Além disso, a interpretação adotada pode levar ao Direito Administrativo a operar com menos garantias do que o próprio Direito Penal, o ramo em que o poder punitivo estatal se manifesta de forma mais intensa. A decisão também extrapola o alcance do Tema 1.199 do Supremo Tribunal Federal, que tratou de efeitos da reforma da Lei de Improbidade Administrativa, especialmente da exigência de dolo e da retroatividade da lei mais benéfica. Não há evidência de que o STF tenha estabelecido vedação geral à aplicação analógica de institutos penais favoráveis no âmbito sancionador, portanto, a exigência de previsão legal em qualquer hipótese parece ultrapassar o que foi decidido.

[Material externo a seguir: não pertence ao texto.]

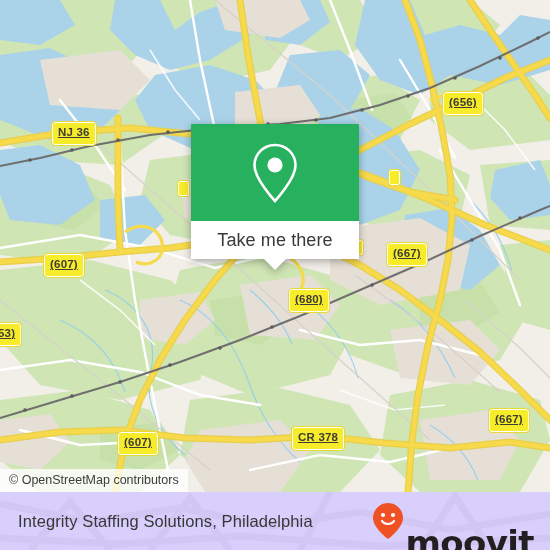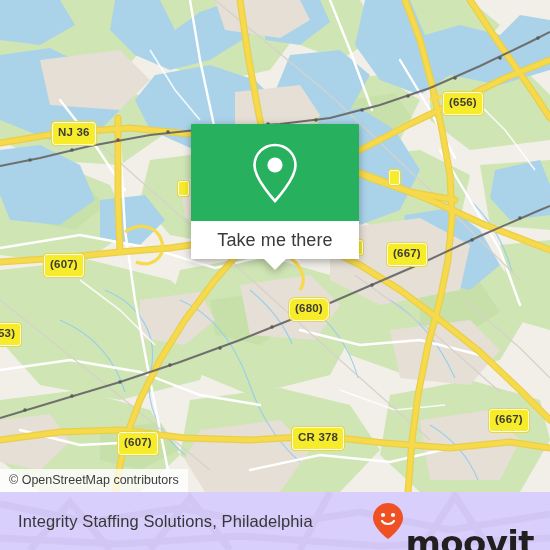--- a/index.html
+++ b/index.html
@@ -45,20 +45,21 @@
     border-radius: 3px;
     color: #3d3c36;
     font-family: "Liberation Sans", sans-serif;
     font-size: 11.5px;
     font-weight: bold;
     line-height: 1;
     padding: 3px 6px 4px 6px;
     white-space: nowrap;
     letter-spacing: .2px;
     box-sizing: border-box;
+    text-decoration: underline;
   }
   .shield.plain {
     padding: 4px 5px 5px 5px;
   }
   .shield-blank {
     position: absolute;
     background: #f7ec2a;
     border: 1.5px solid #ffffff;
     outline: 1px solid #e8d936;
     border-radius: 2px;
@@ -350,21 +351,21 @@
         </g>
 
       </g>
     </svg>
 
     <div id="shield-layer">
         <div class="shield plain" style="left: 52px; top: 122px;">NJ 36</div>
         <div class="shield plain" style="left: 443px; top: 92px;">(656)</div>
         <div class="shield plain" style="left: 44px; top: 254px;">(607)</div>
         <div class="shield plain" style="left: 387px; top: 243px;">(667)</div>
-        <div class="shield plain" style="left: 289px; top: 298px; border-radius: 6px;">(680)</div>
+        <div class="shield plain" style="left: 289px; top: 289px;">(680)</div>
         <div class="shield plain" style="left: -8px; top: 323px;">53)</div>
         <div class="shield plain" style="left: 118px; top: 432px;">(607)</div>
         <div class="shield plain" style="left: 292px; top: 427px;">CR 378</div>
         <div class="shield plain" style="left: 489px; top: 409px;">(667)</div>
         <div class="shield-blank" style="left: 178px; top: 181px;"></div>
         <div class="shield-blank" style="left: 352px; top: 240px;"></div>
         <div class="shield-blank" style="left: 389px; top: 170px;"></div>
       </div>
 
     <div id="callout">

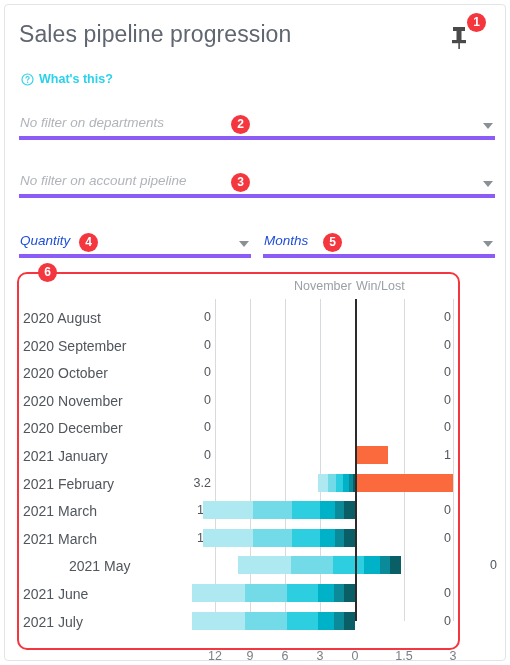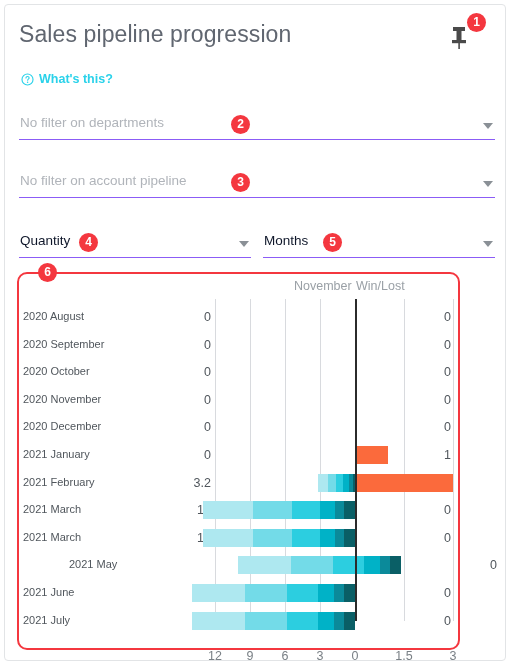--- a/index.html
+++ b/index.html
@@ -57,32 +57,33 @@
     text-decoration: none;
   }
   .whats-this .qicon {
     width: 13px; height: 13px;
     display: block;
   }
 
   
   .select {
     position: absolute;
-    border-bottom: 1px solid #8b5cf6;
+    border-bottom: 4px solid #8b5cf6;
     height: 27px;
     cursor: pointer;
+    font-style: italic;
   }
   .select .sel-text {
     position: absolute;
     left: 1px; top: 2px;
     font-size: 13.5px;
     white-space: nowrap;
   }
   .select.placeholder .sel-text { color: #b0b4ba; }
-  .select.chosen .sel-text { color: #0f172a; }
+  .select.chosen .sel-text { color: #1d4ed8; }
   .caret {
     position: absolute;
     right: 2px; top: 10px;
     width: 0; height: 0;
     border-left: 5.5px solid transparent;
     border-right: 5.5px solid transparent;
     border-top: 6px solid #8a9096;
   }
 
   #sel-dept     { left: 14px; top: 108px;  width: 476px; }
@@ -155,21 +156,21 @@
 
   .row {
     position: absolute;
     left: 0;
     width: 440px;
     height: 28px;
   }
   .row-label {
     position: absolute;
     left: 4px; top: 7px;
-    font-size: 11px;
+    font-size: 14px;
     color: #50565c;
     white-space: nowrap;
   }
   .row-left-val {
     position: absolute;
     left: 140px; top: 7px;
     width: 52px;
     text-align: right;
     font-size: 12.5px;
     color: #50565c;

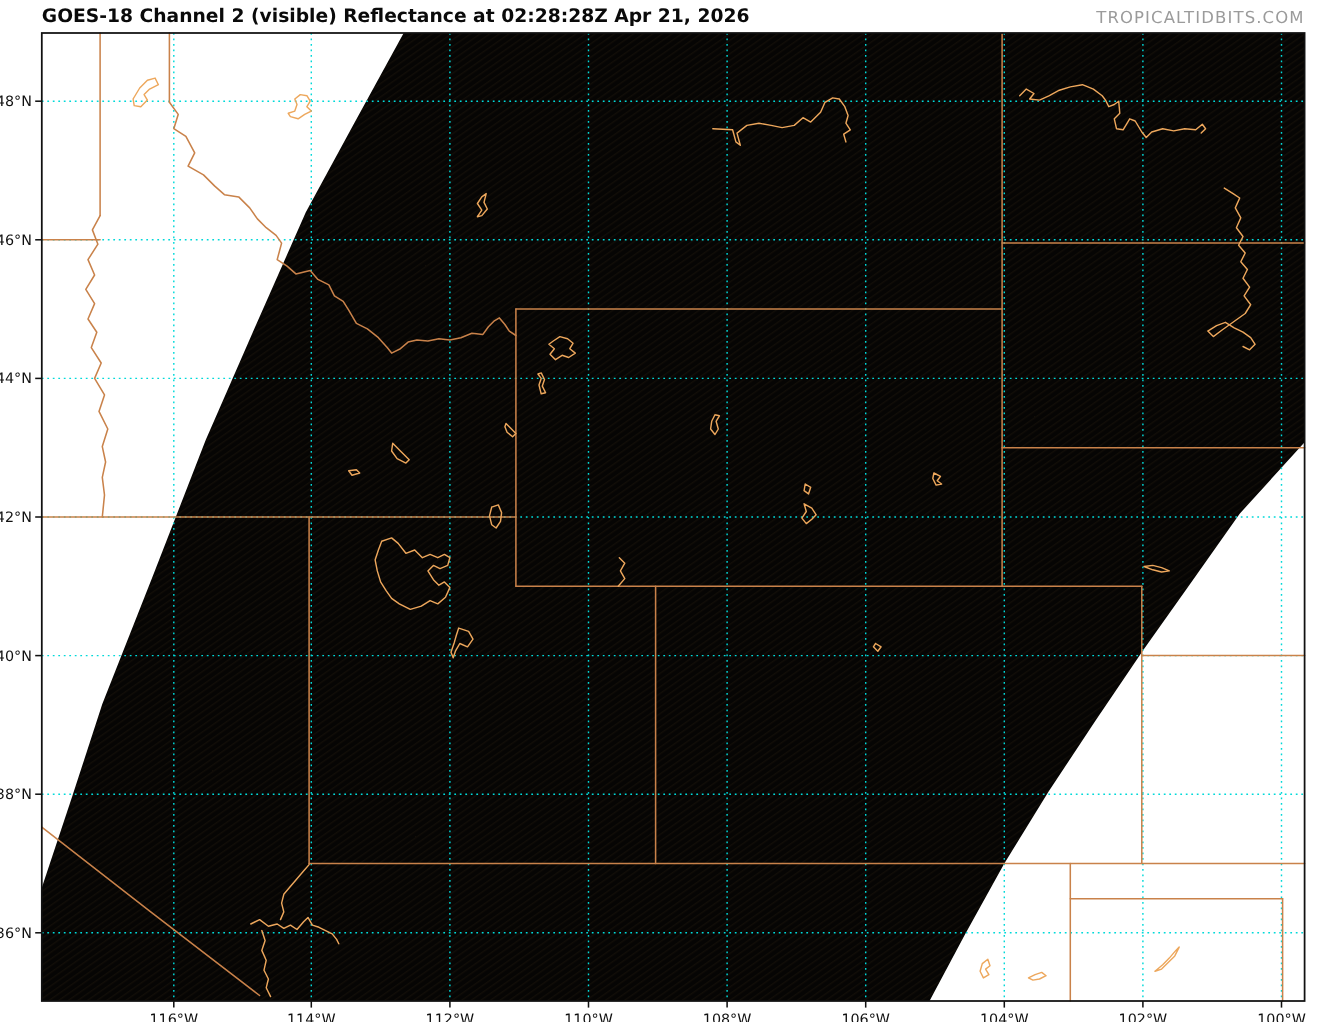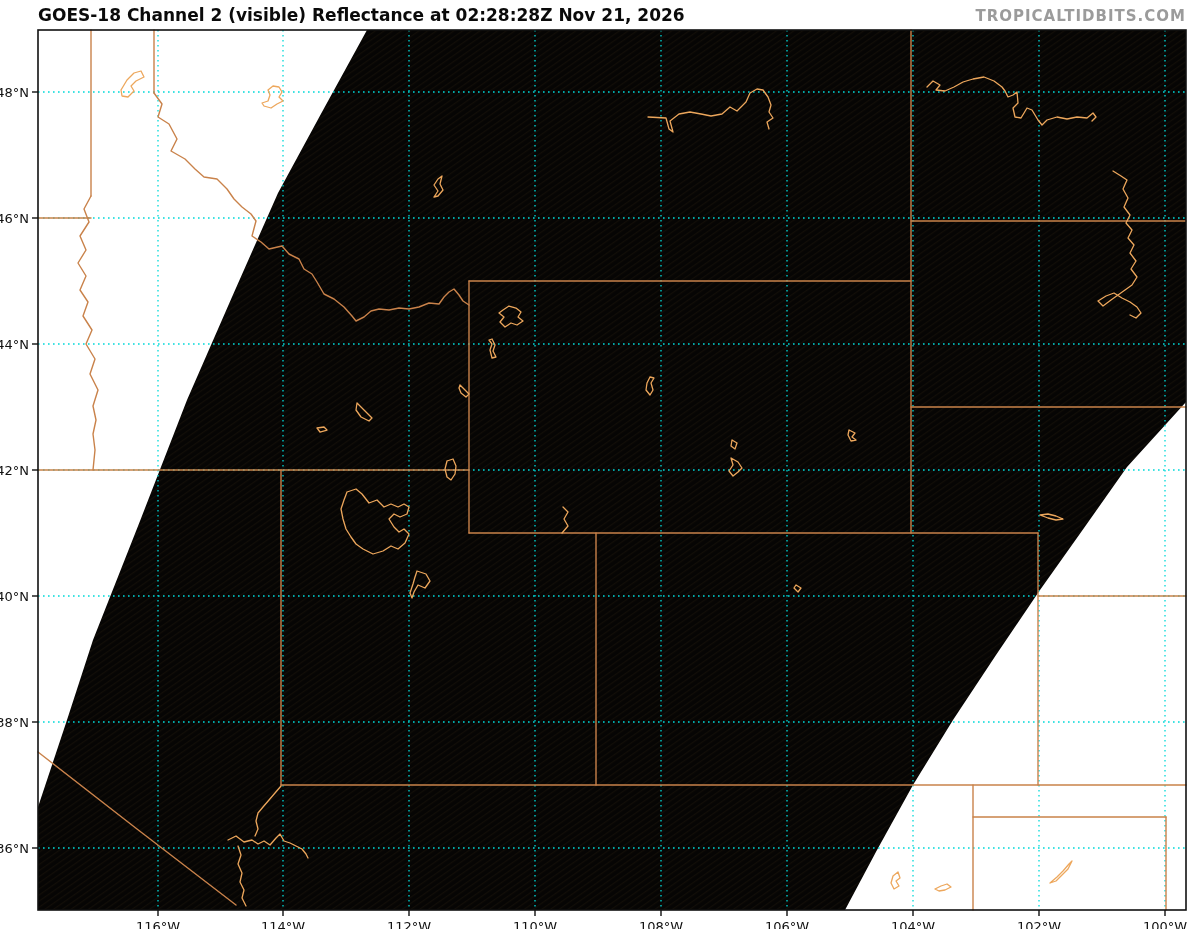--- a/index.html
+++ b/index.html
@@ -1,27 +1,27 @@
 <!DOCTYPE html>
 <html><head>
 <meta charset="utf-8">
 <style>
   html,body{margin:0;padding:0;background:#ffffff;}
   .page{position:relative;width:1200px;height:929px;background:#ffffff;overflow:hidden;
         font-family:"DejaVu Sans","Liberation Sans",sans-serif;}
   .chart-title{position:absolute;left:38px;top:5px;font-size:17px;font-weight:bold;color:#0a0a0a;white-space:nowrap;}
-  .watermark{position:absolute;right:14px;top:7px;font-size:15px;font-weight:bold;color:#9b9b9b;letter-spacing:1px;white-space:nowrap;}
+  .watermark{position:absolute;right:14px;top:7px;font-size:15px;font-weight:normal;color:#9b9b9b;letter-spacing:1px;white-space:nowrap;}
   svg{position:absolute;left:0;top:0;}
   .axis-label{font-size:13px;fill:#111;font-family:"DejaVu Sans","Liberation Sans",sans-serif;}
 </style>
 </head>
 <body>
 
 <div class="page">
-  <div class="chart-title">GOES-18 Channel 2 (visible) Reflectance at 02:28:28Z Nov 21, 2026</div>
+  <div class="chart-title">GOES-18 Channel 2 (visible) Reflectance at 02:28:28Z Apr 21, 2026</div>
   <div class="watermark">TROPICALTIDBITS.COM</div>
 
   <svg id="map-svg" width="1200" height="929" viewBox="0 0 1200 929">
     <defs>
       <pattern id="scanlines" width="5" height="5" patternUnits="userSpaceOnUse" patternTransform="rotate(-35)">
         <rect width="5" height="5" fill="#060504"></rect>
         <line x1="0" y1="0.5" x2="5" y2="0.5" stroke="#120e08" stroke-width="1.4"></line>
       </pattern>
     </defs>
     <g id="map-layer">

Um outro ponto crítico é a proporcionalidade. Em processos administrativos, é comum constar múltiplas irregularidades semelhantes no mesmo contexto fático. A ausência de mecanismos que considerem a unidade de circunstâncias pode resultar em aplicação cumulativa automática de sanções, produzindo efeitos excessivos. O instituto da continuidade delitiva surgiu justamente para evitar que a resposta estatal se torne desproporcional diante da realidade concreta dos fatos, limitando a multiplicação de penalidades quando há unidade de conduta.
A decisão também toca em questão estrutural: qual é o lugar do Direito Administrativo Sancionador no sistema jurídico. A doutrina contemporânea destaca que esse campo integra o universo do direito punitivo estatal, compartilhando com o Direito Penal princípios como tipicidade, culpabilidade, proporcionalidade, pessoalidade da pena e retroatividade da norma mais benéfica. Assim, é natural que institutos penais que limitam o poder sancionador do Estado possam irradiar efeitos para outras formas de punição estatal, salvo incompatibilidade evidente com a estrutura do regime administrativo.
Do ponto de vista epistemológico, a decisão revela dificuldade em tratar os ramos do Direito como compartimentos estanques. O ordenamento jurídico constitui um sistema unitário, estruturado por relações de coerência, hierarquia e complementaridade entre normas. As divisões entre Direito Penal, Direito Administrativo ou Direito Civil são, em grande parte, classificações didáticas, úteis à organização do ensino jurídico, mas não fragmentam ontologicamente o sistema normativo. Quando o relator recusa a aplicação de um instituto penal moderador da sanção sob o argumento de pertencimento a outro ramo do Direito, adota leitura compartimentalizada do sistema jurídico, desconsiderando que o poder punitivo estatal se manifesta por múltiplas vias e deve ser interpretado à luz de princípios comuns que atravessam todo o ordenamento.
Em síntese, a decisão do STJ, ao exigir previsão legal expressa para a aplicação da continuidade delitiva no âmbito administrativo, pode limitar a proteção dos administrados e aumentar a exposição do Estado a sanções excessivas. A interpretação adotada parece contrária ao espírito do princípio da legalidade, que visa proteger o indivíduo de abusos do poder punitivo, e desconsidera a necessidade de mecanismos de moderação da pena. A discussão abre espaço para que o Direito Administrativo Sancionador reconheça a possibilidade de incorporar institutos penais favoráveis, quando compatíveis com a estrutura do regime administrativo, garantindo assim maior equilíbrio entre a necessidade de controle e a proteção dos direitos fundamentais.